Angezeigter Textauszug.
- - -
Rochus Misch lebt in Berlin. Er ist seit dem Tod von Hitlers Adjutanten Otto Günsche im Oktober 2003 der letzte Augen- und Zeitzeuge aus dem inneren Zirkel des „Dritten Reiches“. Misch hatte 1942 geheiratet und hat eine Tochter.[11]
Im April 2006 erschien eine TV-Dokumentation des MDR unter dem Titel Der letzte Zeuge – Rochus Misch. Ebenfalls im April 2006 wurde die Biografie von Misch unter dem Titel J'étais garde du corps d'Hitler in Frankreich publiziert. Das Buch behandelt überwiegend den Zeitraum von 1940 bis 1945. Weitere Veröffentlichungen folgten in Argentinien, Spanien, Brasilien, Polen, der Türkei und Japan. In Deutschland erschienen die Lebenserinnerungen von Misch am 30. Juni 2008 unter dem Titel Der letzte Zeuge im Münchner Pendo-Verlag.
Mischs Objektivität als Zeitzeuge ist umstritten, weil er sich nicht von seiner Tätigkeit für die Diktatur distanziert und beispielsweise den Hitler-Attentäter Claus Schenk Graf von Stauffenberg als „Kameradenmörder“ bezeichnet. Der Rezensent des ZDF-Kulturmagazin aspekte, Frank Vorpahl, bezeichnete Misch als „treue[n] Wachhund“ Hitlers, der auch heute „nichts auf sein Herrchen kommen lässt“.[12]
In dem Film Der Bunker (1981) wurde er von Michael Kitchen, in Der Untergang (2004) von Heinrich Schmieder und in Die letzte Schlacht (2005) von Florian Lukas gespielt. Alle Produktionen setzen sich kritisch mit den letzten Tagen des NS-Regimes auseinander. In seinem Buch Der letzte Zeuge spricht er von einer teilweise falschen Darstellung seiner Person im Film.
- - -
Gespeicherte Daten.

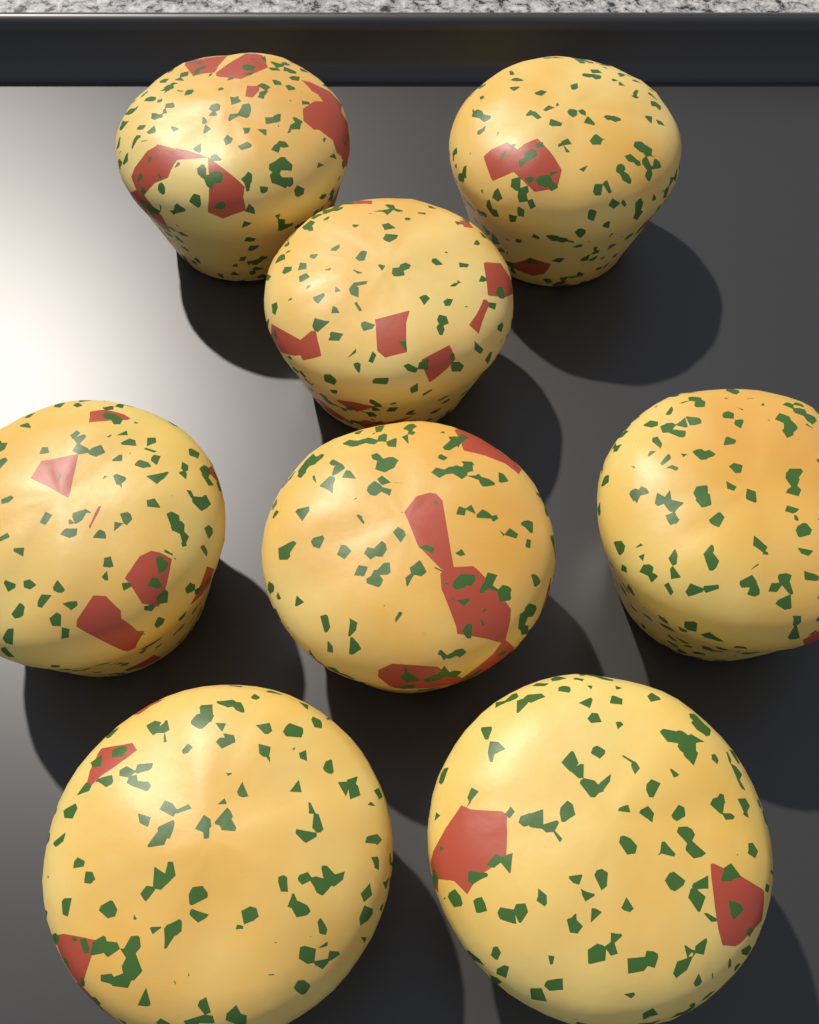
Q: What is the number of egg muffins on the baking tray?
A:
- - -
Anforderungen.
1. Wann und in welchem Verlag erschienen Mischs Lebenserinnerungen laut dem Textauszug über Rochus Misch in Deutschland?
2. Nenne alle Schauspieler, die Misch laut dem Textauszug über Rochus Misch in einem Film gespielt haben.
3. Setze den Textauszug über Rochus Misch nach seinem letzten Satz fort.

Erwartete Antworten.
1. Am 30. Juni 2008 im Münchner Pendo-Verlag.

2. Michael Kitchen, Heinrich Schmieder, Florian Lukas

3.
Veröffentlichungen
Buch
- Rochus Misch: Der letzte Zeuge. Ich war Hitlers Telefonist, Kurier und Leibwächter. Mit einem Vorwort von Ralph Giordano. 8. Auflage. Pendo, Zürich/München 2008, ISBN 978-3-86612-194-2.
Hörbuch
- Rochus Misch: Der letzte Zeuge. Ich war Hitlers Telefonist, Kurier und Leibwächter. Gesprochen von Frank Engelhardt, audio media verlag, München. ISBN 978-3-86804-060-9
Weblinks
- Rochus Misch in der deutschen und englischen Version der Internet Movie Database
- Literatur von und über Rochus Misch im Katalog der Deutschen Nationalbibliothek
Einzelnachweise
- ↑ Misch: „Der letzte Zeuge“, 4. Auflage, S. 38 f.
- ↑ Misch: „Der letzte Zeuge“, 4. Auflage, S. 43
- ↑ Misch: „Der letzte Zeuge“, 4. Auflage, S. 49 f.
- ↑ Misch: „Der letzte Zeuge“, 1. Auflage, S. 59 f.
- ↑ Hitlers Ende: „Der Chef brennt!“ Beitrag von Dominik Reinle (WDR) auf kriegsende.ard.de (o. D.)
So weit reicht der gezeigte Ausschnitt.